Il 12 febbraio si è conclusa in Cassazione la vicenda giudiziaria di Mimmo Lucano, l’ex sindaco di Riace. Respinti tutti i ricorsi contro la sentenza di appello Lucano è stato condannato, solo, a 18 mesi di carcere (pena sospesa).
Condanna per un singolo episodio di “falso” relativo ad una delle 57 delibere contestate. Cadute, quindi, tutte le altre accuse e smontato definitivamente l’impianto accusatorio contro il “modello Riace”, non c’era nessun sistema, nessun business dell’immigrazione, nulla di tutto quanto dai tempi del governo Gentiloni-Minniti passando per il Conte-Salvini-Di Maio e i successivi alcune parti del mondo politico avevano propagandato. Dopo il “sistema Bibbiano” che sistema non era crolla, così, un altro mito della propaganda mediatica e politica.
Ci sarebbe molto da riflettere e analizzare su quanto accaduto in questi anni e come si possono montare teoremi giudiziari nell’Italia del XXI secolo. E c’è tantissimo di taciuto, nascosto, omesso. Sulla pelle di persone, parola quanto mai scandalosa in quest’Italia. Il “modello Riace” non era solo Mimì Capatosta, ci sono volti, vite, esseri umani che in questi anni sono finiti nei fascicoli giudiziari, che hanno visto il loro destino calpestato e buttato in pasto a leoni (come in moderni Colossei) mediatici e politici.

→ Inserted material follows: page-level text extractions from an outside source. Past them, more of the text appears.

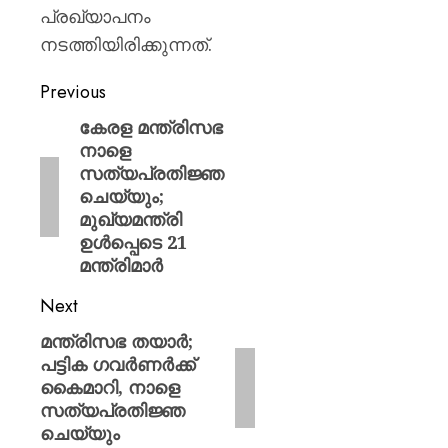
പ്രഖ്യാപനം
നടത്തിയിരിക്കുന്നത്.
Previous
കേരള മന്ത്രിസഭ
നാളെ
സത്യപ്രതിജ്ഞ
ചെയ്യും;
മുഖ്യമന്ത്രി
ഉൾപ്പെടെ 21
മന്ത്രിമാർ
Next
മന്ത്രിസഭ തയാർ;
പട്ടിക ഗവർണർക്ക്
കൈമാറി, നാളെ
സത്യപ്രതിജ്ഞ
ചെയ്യും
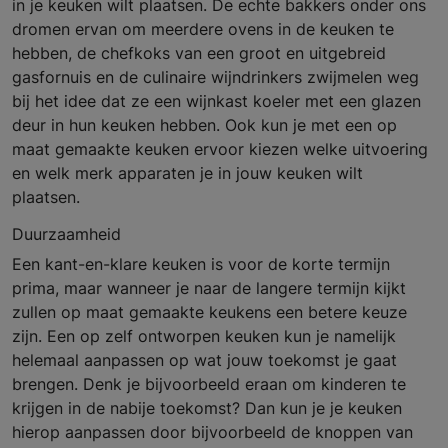
in je keuken wilt plaatsen. De echte bakkers onder ons
dromen ervan om meerdere ovens in de keuken te
hebben, de chefkoks van een groot en uitgebreid
gasfornuis en de culinaire wijndrinkers zwijmelen weg
bij het idee dat ze een wijnkast koeler met een glazen
deur in hun keuken hebben. Ook kun je met een op
maat gemaakte keuken ervoor kiezen welke uitvoering
en welk merk apparaten je in jouw keuken wilt
plaatsen.
Duurzaamheid
Een kant-en-klare keuken is voor de korte termijn
prima, maar wanneer je naar de langere termijn kijkt
zullen op maat gemaakte keukens een betere keuze
zijn. Een op zelf ontworpen keuken kun je namelijk
helemaal aanpassen op wat jouw toekomst je gaat
brengen. Denk je bijvoorbeeld eraan om kinderen te
krijgen in de nabije toekomst? Dan kun je je keuken
hierop aanpassen door bijvoorbeeld de knoppen van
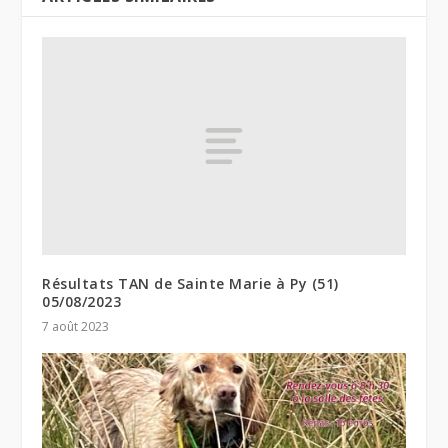
Résultats TAN de Sainte Marie à Py (51)
05/08/2023
7 août 2023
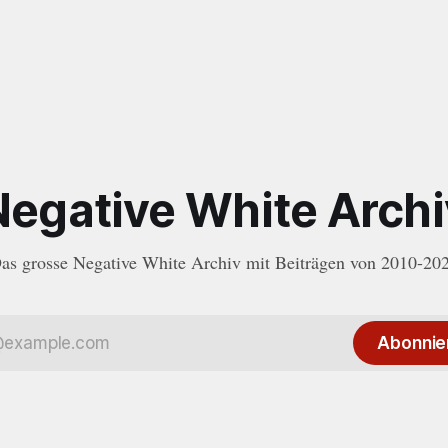
Negative White Archi
as grosse Negative White Archiv mit Beiträgen von 2010-20
Abonnie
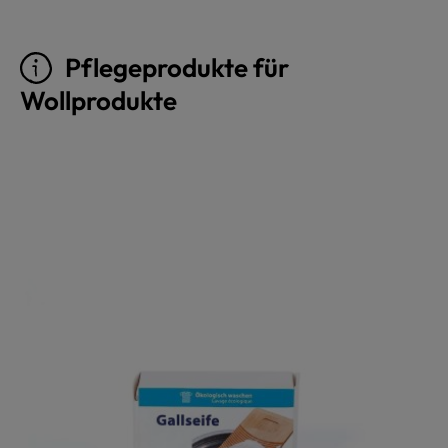
Pflegeprodukte für
Wollprodukte
Produktgalerie überspringen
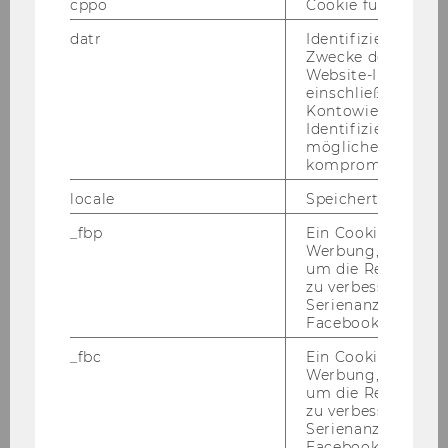
cppo
Cookie für statist
Ebene 4,
in der kom­mu­ni­ka­ti­ven Zone
datr
Identifiziert den 
Wann:
zu den
Öff­nungs­zei­ten
des Bi­
Zwecke der Sicher
blio­theks­zen­trums zu­gäng­lich
Website-Integrität
einschließlich der
Wie:
Kaf­fee und an­de­re Ge­trän­ke mit
Kontowiederherst
wie­der­ver­schließ­ba­rem De­ckel sind will­
Identifizierung vo
möglicherweise
kom­men
kompromittierten
locale
Speichert Sprache
See you there!
_fbp
Ein Cookie für Fa
Werbung, das verw
um die Relevanz z
zu verbessern sow
ZURÜCK ZUR ÜBERSICHT
Serienanzeigenpro
Facebook bereitzus
_fbc
Ein Cookie für Fa
Werbung, das verw
Informationen für Studierende
um die Relevanz z
zu verbessern sow
Serienanzeigenpro
Facebook bereitzus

Tra loro c’è una ragazza, dimenticata in queste ore, e la cui morte è una ferita che sanguina ancora delle coscienze civili e umani. Quella ragazza è Becky Moses. Venduta in Nigeria ai trafficanti, transitata per i lager libici giunta in Italia era finita nelle grinfie della criminalità organizzata e fu costretta alla prostituzione. Tra i tanti episodi contestati a Mimmo Lucano c’è stata anche la concessione della carta d’identità a Becky Moses.

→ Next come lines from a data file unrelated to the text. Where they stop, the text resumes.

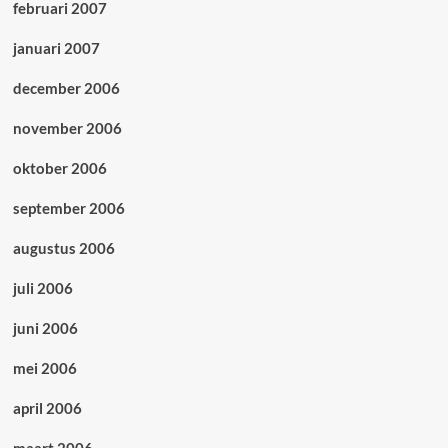
februari 2007
januari 2007
december 2006
november 2006
oktober 2006
september 2006
augustus 2006
juli 2006
juni 2006
mei 2006
april 2006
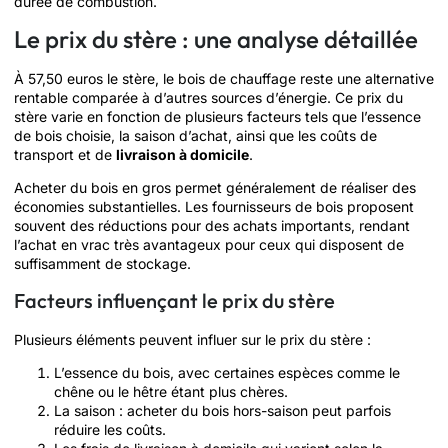
durée de combustion.
Le prix du stère : une analyse détaillée
À 57,50 euros le stère, le bois de chauffage reste une alternative
rentable comparée à d’autres sources d’énergie. Ce prix du
stère varie en fonction de plusieurs facteurs tels que l’essence
de bois choisie, la saison d’achat, ainsi que les coûts de
transport et de
livraison à domicile
.
Acheter du bois en gros permet généralement de réaliser des
économies substantielles. Les fournisseurs de bois proposent
souvent des réductions pour des achats importants, rendant
l’achat en vrac très avantageux pour ceux qui disposent de
suffisamment de stockage.
Facteurs influençant le prix du stère
Plusieurs éléments peuvent influer sur le prix du stère :
L’essence du bois, avec certaines espèces comme le
chêne ou le hêtre étant plus chères.
La saison : acheter du bois hors-saison peut parfois
réduire les coûts.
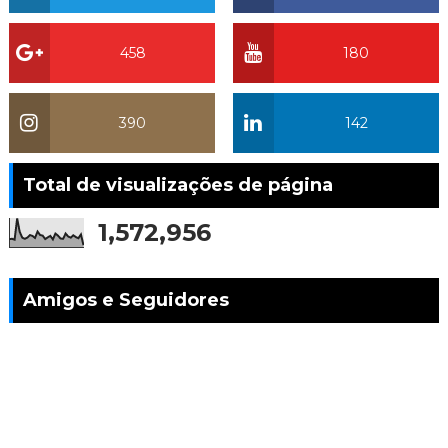
458
180
390
142
Total de visualizações de página
1,572,956
Amigos e Seguidores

A norma di legge Becky Moses non avrebbe potuto ottenere la carta d’identità e, dopo il diniego alla richiesta d’asilo, non poteva rimanere ospite dei progetti di accoglienza a Riace. Nessuna legge ha impedito, ha donato la forza di impedire, che finisse nel ghetto di San Ferdinando, vicino Rosarno. Dove fu uccisa dal rogo scoppiato nella notte tra il 27 e il 28 gennaio 2018.
Nigeria, Libia, Riace, Rosarno. Quattro luoghi hanno segnato gli ultimi anni di sopravvivenza di Becky Moses. Tutti e quattro ci raccontano molto dell’Italia di oggi, delle politiche, delle leggi e della società. Finita nelle mani dei trafficanti, lo snodo della sua vita è avvenuto in Libia. Il non Stato (il governo riconosciuto dalla comunità internazionale e dall’Italia non ha il consenso di larga parte della popolazione, è contrapposto ad un altro “governo” e non esiste in oltre la metà del Paese) sostenuto dall’Italia, con cui tutti i governi hanno fatto accordi e che si regge su milizie e trafficanti. Anni fa in Italia fu accolto con tutti gli onori Bija, ucciso in un agguato lo scorso 1° settembre, nonostante la marea di denunce internazionali contro di lui.
La vicenda Almasri è cronaca di queste settimane e, dalla voce del conduttore della “terza camera dello Stato”, abbiamo scoperto che l’Italia ha trattato con lui già nel 2016. Petrolio e migranti sono pedine di un gioco a scacchi internazionali, di interessi che non contemplano migliaia di vite come Becky Moses. Rapita, torturata e incatenata a norma di legge. In Italia è rapita, sfruttata e schiavizzata dal business disumano più antico della Storia. Difeso e alimentato da larghe fette della società, ogni anno i numeri di chi paga per stuprare e sfruttare sessualmente vittime della criminalità organizzata è altissimo. E il consenso a favorire sempre più questo business, legalizzando anche quel che già non lo è (la legge Merlin andrebbe letta prima di commentarla e proporre di modificarla), è trasversale. A norma di legge fu cacciata da Riace, fu allontanata e spedita nel ghetto in cui ha trovato la morte.
Becky Moses cercava giustizia ma trovò la legge, parafrasando la celebre canzone di De Gregori. E a norma di legge ha trovato la morte.